In den USA, wo Ortschaften mit 800 Einwohnern aus drei Fast-Food-Restaurants, dem Post-Office und sieben Kirchen aller möglichen Ausrichtungen bestehen, weiss man, wie das Christentum mit der Todesstrafe vereinbar ist.
In den USA gibt es in der Gesellschaft von Menschen, die man nicht gut kennt, zwei absolute Tabu-Themen: Politik und Religion.
Politik deshalb, weil es nur zwei Haltungen, zahllose Unterinteressen und Einigkeit sogar selten unter zwei Demokraten gibt. Oder eben: Weil Politik Glaubenssache ist.

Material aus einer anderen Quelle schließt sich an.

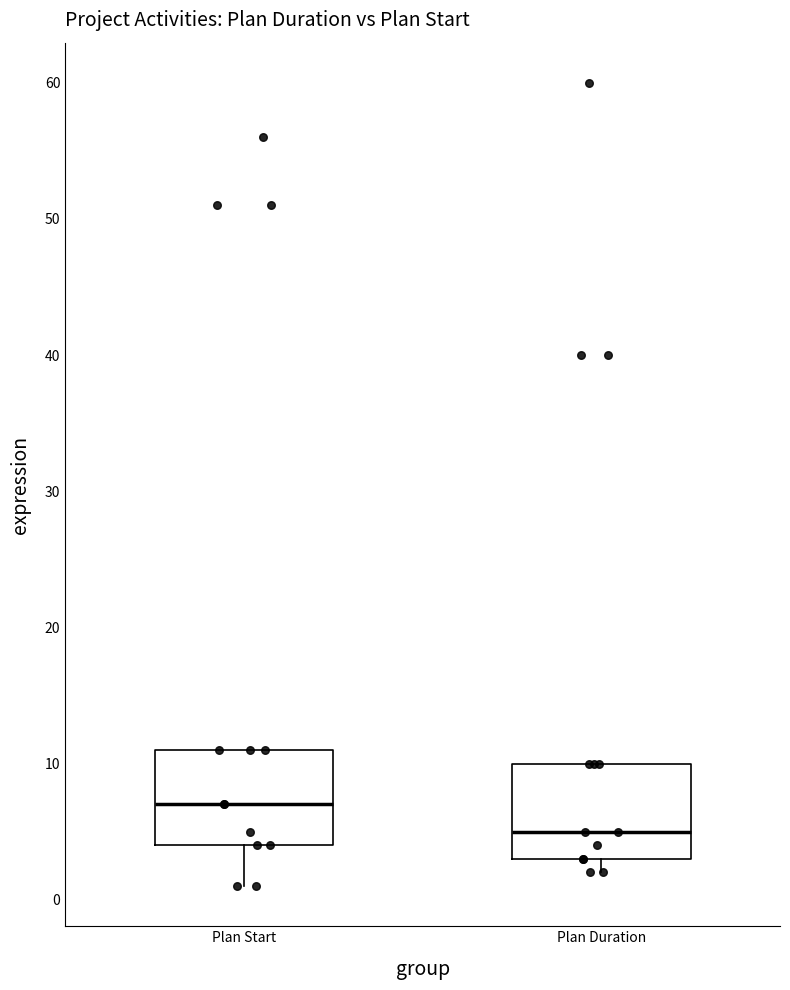

Reading left to right, read every box against the y-axis: the position of its median line, the range the box covers, and the ends of its whiskers. The values are not printed on the chart, so give them approximately, as read against the axis.

Plan Start: median 7, box 4 to 11, whiskers 1 to 11
Plan Duration: median 5, box 3 to 10, whiskers 2 to 10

Religion dagegen lässt sich schwer diskutieren, weil sie, obwohl Glaubenssache, ganz konkret an Bibelzitaten aufgemacht wird. Die Grundausbildung in die ultrakonservativen Interpretationen erhält man in den USA nicht etwa in der Kirche, sondern am TV.
Dort überbieten sich puritanische «TV-Evangelists» meist spätnachts mit dialektischen Meisterstücken. Die machen dem verständnislosen Europäer ansatzweise klar, wie das fundamentale Christentum mit militantem Kapitalismus und all seiner Ungerechtigkeit klar kommt.

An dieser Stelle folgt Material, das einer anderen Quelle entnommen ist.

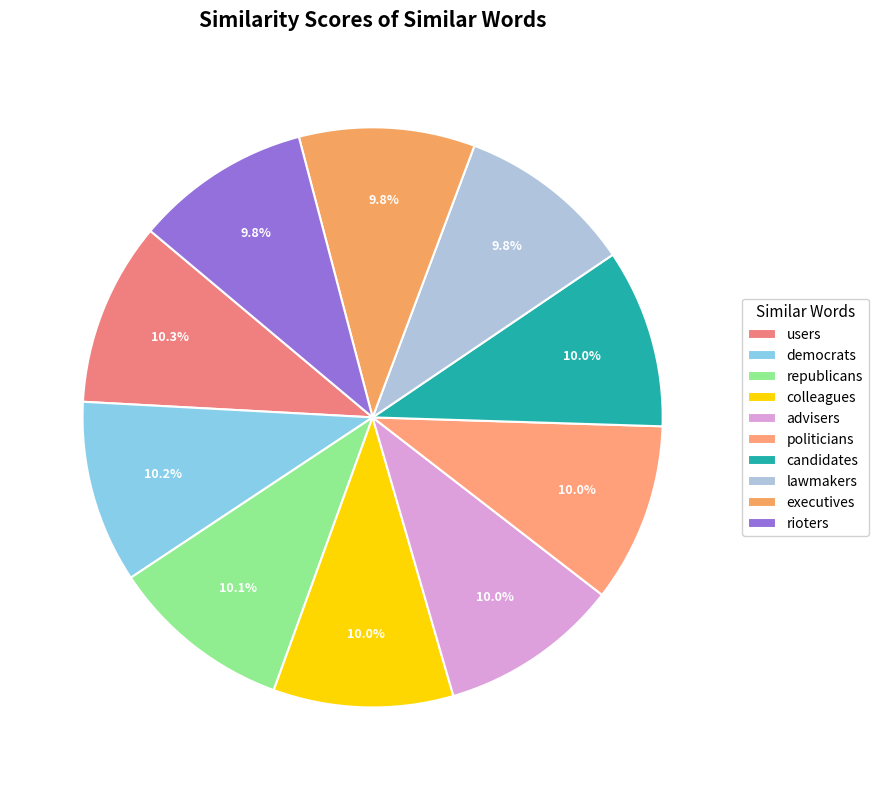

How many slices are in this pie chart?

10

In einer schlaflosen Nacht bekam ich so auch erklärt, wie die Todesstrafe mit dem Christentum vereinbar wird. In der ursprünglichsten Form der Gebote – ich bin mir nicht mehr sicher, ob Hebräisch oder Aramäisch – heisst es nämlich, gaaaaaanz wörtlich übersetzt, gar nicht «Du sollst nicht töten», sondern «Du sollst nicht morden». Und der Staat tut mit der gerechten Tötung nur, was ebenfalls in der Bibel steht: «Auge um Auge, Zahn um Zahn».
Dem hatte ich nicht nur mangels Bibel-, Hebräisch- und Aramäischkenntnissen nichts mehr entgegenzusetzen. Ich war ab sofort für das Diskussionstabu dankbar.